WHAT YOU ARE ASKED TO DO:
The result should be a word-for-word retyping of the entries below, free of pictures.
═══ DATASET EXTRACT
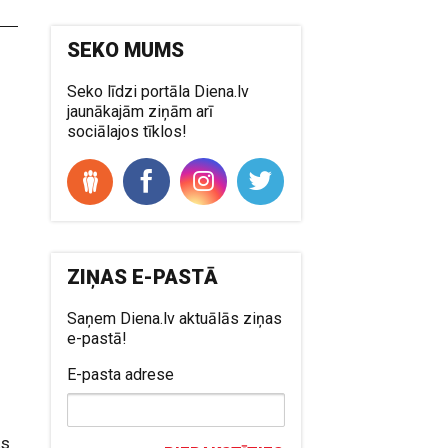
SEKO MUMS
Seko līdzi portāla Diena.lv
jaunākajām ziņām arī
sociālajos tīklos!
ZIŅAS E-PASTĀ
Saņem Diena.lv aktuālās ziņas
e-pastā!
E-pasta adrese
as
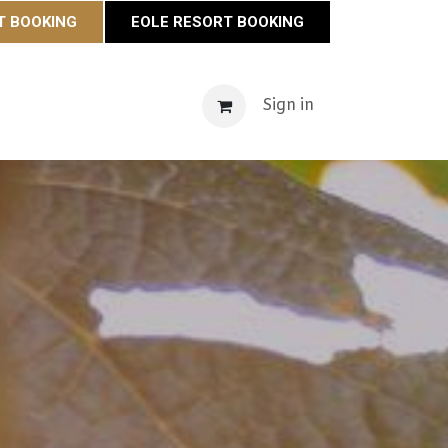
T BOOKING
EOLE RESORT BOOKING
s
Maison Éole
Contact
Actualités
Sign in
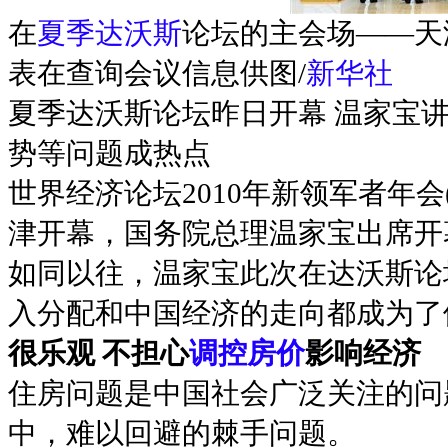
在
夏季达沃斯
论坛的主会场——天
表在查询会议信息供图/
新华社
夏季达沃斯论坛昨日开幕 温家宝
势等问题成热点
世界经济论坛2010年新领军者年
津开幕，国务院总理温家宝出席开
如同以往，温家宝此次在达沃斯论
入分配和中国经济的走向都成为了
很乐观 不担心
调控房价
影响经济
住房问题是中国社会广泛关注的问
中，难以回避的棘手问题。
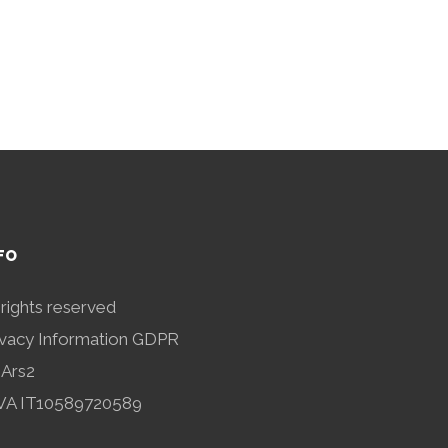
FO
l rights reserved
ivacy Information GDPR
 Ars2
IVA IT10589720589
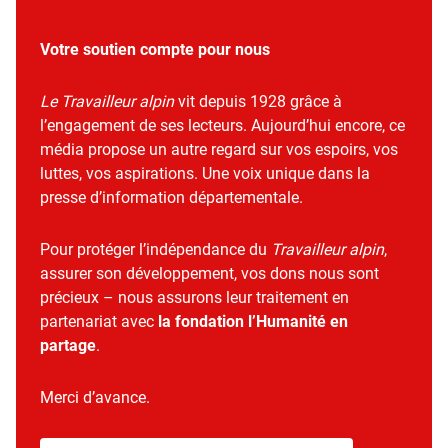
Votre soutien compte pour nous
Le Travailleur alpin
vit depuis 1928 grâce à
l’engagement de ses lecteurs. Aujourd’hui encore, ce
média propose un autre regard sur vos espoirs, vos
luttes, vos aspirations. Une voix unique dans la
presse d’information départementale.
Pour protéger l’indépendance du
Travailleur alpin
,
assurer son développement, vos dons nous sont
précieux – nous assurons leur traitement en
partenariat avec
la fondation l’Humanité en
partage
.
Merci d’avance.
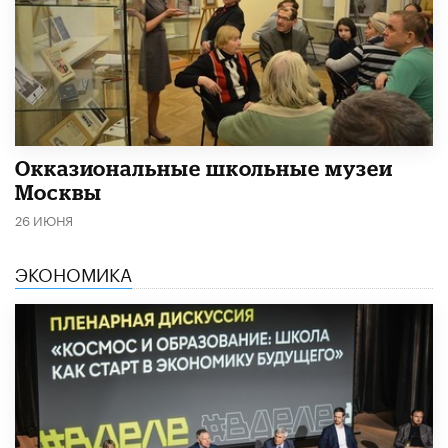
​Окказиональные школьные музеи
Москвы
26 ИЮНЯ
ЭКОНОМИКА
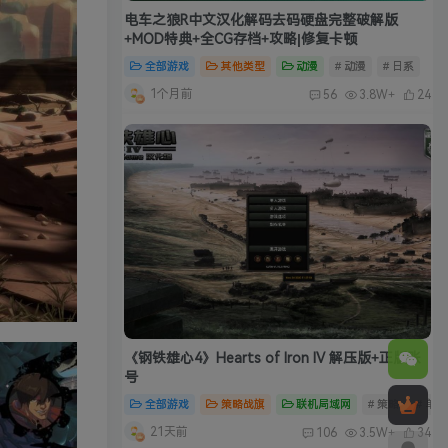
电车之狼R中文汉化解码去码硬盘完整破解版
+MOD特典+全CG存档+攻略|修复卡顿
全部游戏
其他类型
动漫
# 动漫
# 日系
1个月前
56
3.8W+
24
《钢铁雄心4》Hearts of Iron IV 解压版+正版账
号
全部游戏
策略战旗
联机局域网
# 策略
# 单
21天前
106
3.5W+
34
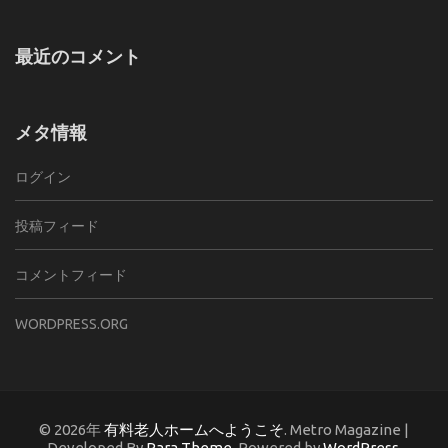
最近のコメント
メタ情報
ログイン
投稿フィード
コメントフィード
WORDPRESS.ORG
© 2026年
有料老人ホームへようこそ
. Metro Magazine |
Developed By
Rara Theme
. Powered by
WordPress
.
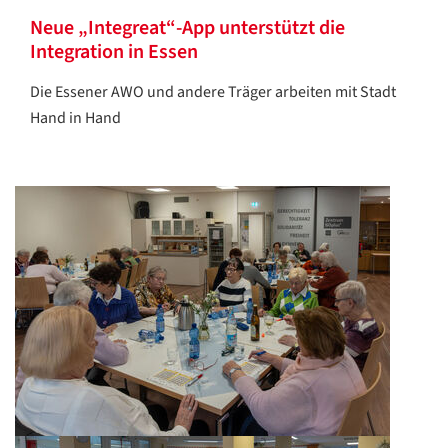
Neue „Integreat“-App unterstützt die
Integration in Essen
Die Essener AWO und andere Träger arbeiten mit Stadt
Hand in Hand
══════
YOUR RESPONSE:
SEKO MUMS
Seko līdzi portāla Diena.lv
jaunākajām ziņām arī
sociālajos tīklos!
ZIŅAS E-PASTĀ
Saņem Diena.lv aktuālās ziņas
e-pastā!
E-pasta adrese
as
T BOOKING
EOLE RESORT BOOKING
s
Maison Éole
Contact
Actualités
Sign in
在
夏季达沃斯
论坛的主会场——天
表在查询会议信息供图/
新华社
夏季达沃斯论坛昨日开幕 温家宝
势等问题成热点
世界经济论坛2010年新领军者年
津开幕，国务院总理温家宝出席开
如同以往，温家宝此次在达沃斯论
入分配和中国经济的走向都成为了
很乐观 不担心
调控房价
影响经济
住房问题是中国社会广泛关注的问
中，难以回避的棘手问题。
FO
l rights reserved
ivacy Information GDPR
 Ars2
IVA IT10589720589
Votre soutien compte pour nous
Le Travailleur alpin
vit depuis 1928 grâce à
l’engagement de ses lecteurs. Aujourd’hui encore, ce
média propose un autre regard sur vos espoirs, vos
luttes, vos aspirations. Une voix unique dans la
presse d’information départementale.
Pour protéger l’indépendance du
Travailleur alpin
,
assurer son développement, vos dons nous sont
précieux – nous assurons leur traitement en
partenariat avec
la fondation l’Humanité en
partage
.
Merci d’avance.
​Окказиональные школьные музеи
Москвы
26 ИЮНЯ
ЭКОНОМИКА
电车之狼R中文汉化解码去码硬盘完整破解版
+MOD特典+全CG存档+攻略|修复卡顿
全部游戏
其他类型
动漫
# 动漫
# 日系
1个月前
56
3.8W+
24
《钢铁雄心4》Hearts of Iron IV 解压版+正版账
号
全部游戏
策略战旗
联机局域网
# 策略
# 单
21天前
106
3.5W+
34
最近のコメント
メタ情報
ログイン
投稿フィード
コメントフィード
WORDPRESS.ORG
© 2026年
有料老人ホームへようこそ
. Metro Magazine |
Developed By
Rara Theme
. Powered by
WordPress
.
Neue „Integreat“-App unterstützt die
Integration in Essen
Die Essener AWO und andere Träger arbeiten mit Stadt
Hand in Hand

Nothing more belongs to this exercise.